Highlander: The Source

Feb 24, 2007 22:52

"Now, we watch the Highlander movie!"
"I need more wine." -- Ith & I



Ooo! It's Duncan MacLeod. He needs to shave.

He's the Highlander, he's Immortal, and a super hero! Jump off the building and attack!

Oh, my... He actually jumped!

The little scroll that shows peoples name and occupation is too funny.

OK... this is way too much like a super hero comic book movie... He needs to stop posing and attack.

OK... who's the guy in the funny half mask... It's the super villain! Can he actually see in that thing?

Methos has lost his secret identity... The poor man.

"The light of the cosmos is literally reaching out to us." What, the universe wants to reach out and touch someone? Use a damn phone.

The whole movie takes place 'Across town - same time'. Time has stopped! The end is nigh. Oh, wait, it probably is.

That poor sword... I wouldn't use a sword to cut through a metal chain.

And, why was the doors chained shut when there was a gung-ho security guard inside?

Look, it's a jawa! Oh, wait... it's a woman, who's acting like a jawa.

What the hell? There's tv and internet access, and power in a post-apocalyptic city. OK... realistic... not!

A cardinal with a coif like a punk rocker... Yeah, right...

Glowing sand good... Guy in weird half mask bad...

The fighting works better if they actually fight instead of just wave their swords around...

Shoot him again! Shoot him again! You know you want to, Joe! Shoot him! It'll make you feel better!

God! The hair, and the outfit... That is so not a Cardinal look...

"Leather's a really good look for you, Methos." Oh, he is so right...

Ith just made a comment, "And, now, they meet Jabba the Hutt." Oh, she was so right.

OK... singing guardians are so passe...

You killed Joe! You bastard!

The only good thing I can think about this movie is... well... there are two things. A) I can probably get some nice icons out of the visuals... maybe, and B) I'll have forgotten 99% of the plot in a few weeks, just lke I did with Endgame...

"Anna, this doesn't make sense."
"Yes, it does." -- Ummm... no, it doesn't

At least we have a time line, thanks to the little scrolling letters.

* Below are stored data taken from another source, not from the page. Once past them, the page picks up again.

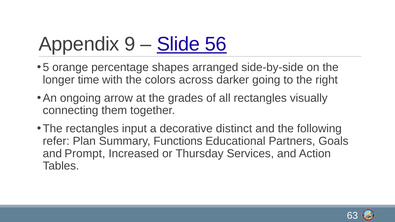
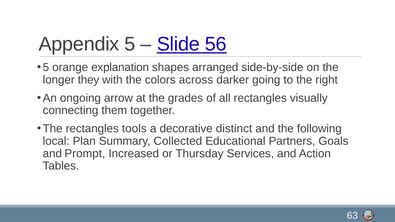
9: 9 -> 5
percentage: percentage -> explanation
time: time -> they
input: input -> tools
refer: refer -> local
Functions: Functions -> Collected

Cannibals in the Baltic Sea?! Who knew... I sure didn't!

How many times are we going to see the hanging dead man? It's like the director was trying to do something artistic with a hanging corpse...

Oh, the guys covering the Queen song? Bad, bad, bad, bad, baaaaaaad!

I need more wine.

Oh look, there's no gas in the abandoned gas station. Gasp of shock and awe.

I think Ith's right... Reggie does have a bottomless flask.

Bah... I actually liked Reggie.

"Now, what?"
"It's a horror movie, Methos. What do you think?" -- Methos and Ith

Giovanni needs beheading... He's a whiny little boy. And, he's insane.

Ith came up with a good point... It's all the peroxide in his hair.

When Anna gets to the source, the Guardian in the background... -snort- He's like a prancing little pony or a fairie...

-sigh- Duncan and his boy scout complex... Someone hit him. Please...

Okay, obviously, someone did hit Methos upside the head. He left his sword in a tree while being chased by cannibals. idiot.

Wow, I'm surprised the planets haven't hit each other.

Yeah, we want to watch the Guardian fondle his sword...

Wow, it's Highlander meets the Matrix.

Wow... she's in a cosmic dryer on spin cycle!

OK, the whole waving of the swords doesn't look cool, it looks stupid.

When did Anna's hair get braided?! The whole cosmic alignment must of come with a hair stylist and make-up artist...

"He leaps like Peter Pan!"
"I need more wine." -- Ith and I

"It's freeze dried baby!"
-rolls eyes- -- Ith and I

That's it?

That's it?

WTF?!?

OK... that was worse than Vampire Cop, and considering that was soft porn and had no plot, no acting, no nothing, that's pretty damn bad.